Power, it must be remembered, which
is secured by oppression or usurpation or by any form of injustice
is soon dethroned. We have no right in law or morals to usurp
that which belongs to another, whether it is property or power."
I suppose he was then speaking of our duty as to any people
whom we might liberate from Spain, as the results of the Spanish
War. He unquestionably meant that we had no right, in law
or morals, to usurp the right of self-government which belonged
to the Cubans, or to the Philippine people.

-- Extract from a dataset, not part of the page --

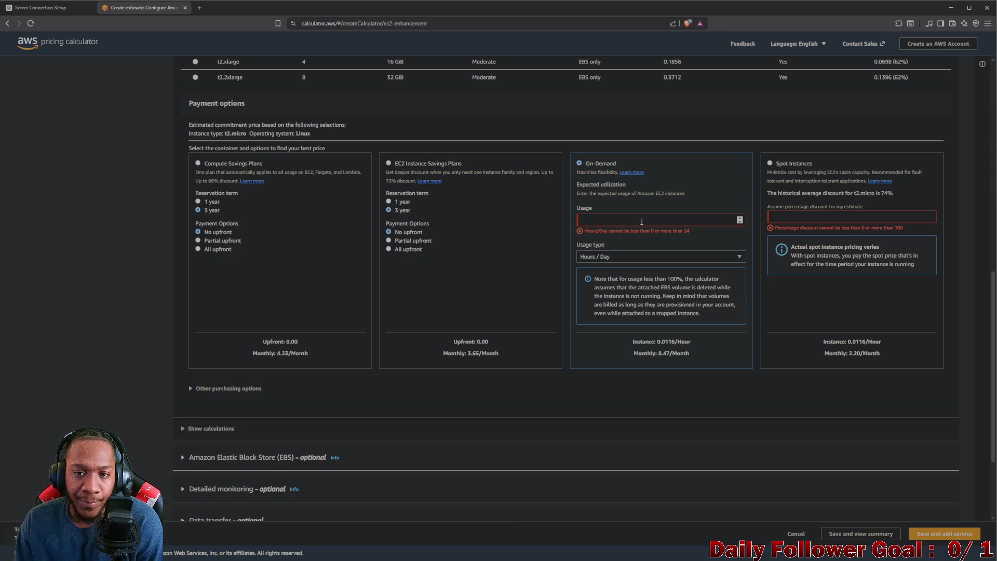
scroll(467, 286, down, 3)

Yet I have no doubt whatever that in the attitude that he
took later he was actuated by a serious and lofty purpose
to do right. I think he was led on from one step to another
by what he deemed the necessity of the present occasion. I
dare say that he was influenced, as any other man who was
not more than human would have been influenced, by the apparently
earnest desire of the American people, as he understood it,
as it was conveyed to him on his Western journey. But I believe
every step he took he thought necessary at the time. I further
believe, although I may not be able to convince other men,
and no man will know until the secret history of that time
shall be made known, that if he had lived, before his Administration
was over, he would have placed the Republic again on the principles
from which it seems to me we departed--the great doctrine
of Jefferson, the great doctrine of the Declaration of Independence,
that there can be no just Government by one people over another
without its consent, and that the International law declared
by the Republic is that all Governments must depend for their
just powers upon the consent of the governed.